O_ASYNC question

From: Amos Waterland (apw@us.ibm.com)
Date: Tue Jun 25 2002 - 11:30:52 EST


The man page for fcntl() says:

    If you set the O_ASYNC status flag on a file descriptor (either by
    providing this flag with the open(2) call, or by using the F_SETFL
    command of fcntl), a SIGIO signal is sent whenever input or output
    becomes possible on that file descriptor.
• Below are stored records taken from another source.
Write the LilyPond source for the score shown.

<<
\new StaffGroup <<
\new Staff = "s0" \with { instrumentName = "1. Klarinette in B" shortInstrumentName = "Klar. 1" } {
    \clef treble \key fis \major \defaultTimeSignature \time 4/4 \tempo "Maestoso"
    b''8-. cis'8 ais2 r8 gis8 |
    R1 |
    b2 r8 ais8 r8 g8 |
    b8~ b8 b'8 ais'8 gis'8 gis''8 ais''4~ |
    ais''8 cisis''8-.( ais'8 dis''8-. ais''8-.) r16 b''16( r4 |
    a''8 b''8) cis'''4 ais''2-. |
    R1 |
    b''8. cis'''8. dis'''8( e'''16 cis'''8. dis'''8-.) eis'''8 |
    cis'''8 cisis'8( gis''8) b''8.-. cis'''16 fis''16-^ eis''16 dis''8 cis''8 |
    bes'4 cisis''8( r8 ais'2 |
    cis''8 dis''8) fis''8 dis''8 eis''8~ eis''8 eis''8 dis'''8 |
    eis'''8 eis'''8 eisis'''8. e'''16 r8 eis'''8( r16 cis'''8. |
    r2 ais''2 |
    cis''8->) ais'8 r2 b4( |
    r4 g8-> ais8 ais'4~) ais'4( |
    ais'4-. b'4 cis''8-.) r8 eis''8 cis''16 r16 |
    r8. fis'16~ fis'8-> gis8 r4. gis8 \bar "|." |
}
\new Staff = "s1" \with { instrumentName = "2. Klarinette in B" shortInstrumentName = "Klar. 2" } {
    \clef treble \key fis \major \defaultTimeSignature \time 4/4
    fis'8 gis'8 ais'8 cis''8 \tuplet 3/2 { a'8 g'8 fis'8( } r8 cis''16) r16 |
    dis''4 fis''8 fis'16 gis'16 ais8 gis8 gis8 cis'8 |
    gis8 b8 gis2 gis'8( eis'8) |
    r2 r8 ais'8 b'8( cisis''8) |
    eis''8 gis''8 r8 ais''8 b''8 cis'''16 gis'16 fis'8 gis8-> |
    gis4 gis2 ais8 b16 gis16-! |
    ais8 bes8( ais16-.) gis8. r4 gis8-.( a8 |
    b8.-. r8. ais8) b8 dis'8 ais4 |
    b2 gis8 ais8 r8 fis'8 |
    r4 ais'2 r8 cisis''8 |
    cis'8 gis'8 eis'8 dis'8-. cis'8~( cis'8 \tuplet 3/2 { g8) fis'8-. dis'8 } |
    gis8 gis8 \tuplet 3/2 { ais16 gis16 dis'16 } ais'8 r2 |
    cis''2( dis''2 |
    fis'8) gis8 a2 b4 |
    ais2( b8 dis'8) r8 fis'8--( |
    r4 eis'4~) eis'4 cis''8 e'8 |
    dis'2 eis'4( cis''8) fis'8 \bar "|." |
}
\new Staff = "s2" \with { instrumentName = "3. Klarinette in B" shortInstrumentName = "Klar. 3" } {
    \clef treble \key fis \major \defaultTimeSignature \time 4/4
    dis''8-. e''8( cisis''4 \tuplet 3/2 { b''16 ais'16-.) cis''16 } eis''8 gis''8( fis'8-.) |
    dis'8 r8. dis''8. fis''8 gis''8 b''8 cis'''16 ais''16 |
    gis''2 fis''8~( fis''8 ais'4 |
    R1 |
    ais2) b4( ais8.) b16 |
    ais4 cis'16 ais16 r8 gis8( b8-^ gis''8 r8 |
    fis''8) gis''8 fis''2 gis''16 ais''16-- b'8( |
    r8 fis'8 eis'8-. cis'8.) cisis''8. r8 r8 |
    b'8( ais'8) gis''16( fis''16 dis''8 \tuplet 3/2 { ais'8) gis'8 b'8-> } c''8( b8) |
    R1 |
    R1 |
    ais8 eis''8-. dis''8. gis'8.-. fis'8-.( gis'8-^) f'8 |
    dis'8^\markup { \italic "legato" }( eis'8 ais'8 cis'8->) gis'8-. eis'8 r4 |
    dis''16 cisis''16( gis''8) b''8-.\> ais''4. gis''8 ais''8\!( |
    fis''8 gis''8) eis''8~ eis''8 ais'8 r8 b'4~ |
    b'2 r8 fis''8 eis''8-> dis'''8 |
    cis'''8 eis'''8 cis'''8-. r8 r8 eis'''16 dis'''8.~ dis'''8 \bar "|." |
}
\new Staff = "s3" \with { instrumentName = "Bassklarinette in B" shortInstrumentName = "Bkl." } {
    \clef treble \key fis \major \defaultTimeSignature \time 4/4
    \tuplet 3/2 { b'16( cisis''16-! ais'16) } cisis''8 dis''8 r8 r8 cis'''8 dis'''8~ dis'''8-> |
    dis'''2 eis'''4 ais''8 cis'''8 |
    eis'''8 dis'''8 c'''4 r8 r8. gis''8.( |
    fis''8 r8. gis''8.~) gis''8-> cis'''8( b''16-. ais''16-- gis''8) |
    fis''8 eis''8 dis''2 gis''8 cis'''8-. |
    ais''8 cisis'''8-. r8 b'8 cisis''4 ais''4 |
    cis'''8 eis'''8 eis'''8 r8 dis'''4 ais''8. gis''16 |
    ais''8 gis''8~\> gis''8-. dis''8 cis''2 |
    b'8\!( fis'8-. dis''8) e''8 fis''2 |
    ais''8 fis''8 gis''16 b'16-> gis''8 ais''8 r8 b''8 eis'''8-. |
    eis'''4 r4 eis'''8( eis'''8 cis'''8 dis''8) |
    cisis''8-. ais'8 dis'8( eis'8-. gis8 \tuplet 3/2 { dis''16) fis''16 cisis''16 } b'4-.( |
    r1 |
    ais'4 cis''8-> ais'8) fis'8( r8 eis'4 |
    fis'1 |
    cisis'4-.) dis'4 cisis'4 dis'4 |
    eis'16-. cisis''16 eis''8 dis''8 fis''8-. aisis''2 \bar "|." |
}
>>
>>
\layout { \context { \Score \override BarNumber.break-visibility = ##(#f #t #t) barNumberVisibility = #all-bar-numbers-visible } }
On a 2.4.18 kernel, this test program waits forever in sigwaitinfo():

    #include <fcntl.h>
    #include <signal.h>
    #include <stdio.h>
    #include <stdlib.h>
    #include <unistd.h>

    int main(int argc, char *argv[])
    {
      const int BYTES = 5000000;
      int i, fd;
      char buff[BYTES];
      char name[] = "/tmp/aio8.XXXXXX";
      sigset_t sigset;
      siginfo_t siginfo;

      if ((fd = open(name, O_CREAT|O_WRONLY|O_NONBLOCK|O_ASYNC, 0600)) < 0 ||
          unlink(name)) {
        perror("creating temp file"); exit(1);
      }

      for (i = 0; i < BYTES; i++) buff[i] = 'Z';

      if (sigemptyset(&sigset) || sigaddset(&sigset, SIGIO) ||
          sigprocmask(SIG_BLOCK, &sigset, NULL)) {
        perror("setting up signal mask"); exit(2);
      }

      if (write(fd, buff, BYTES) < 0) {
        perror("writing to temp file"); exit(3);
      }

      printf("recv sig: %i\n", sigwaitinfo(&sigset, &siginfo));

      return 0;
    }

Shouldn't SIGIO be raised when the write() completes? (Is O_ASYNC only
valid for sockets, maybe?) Thanks in advance.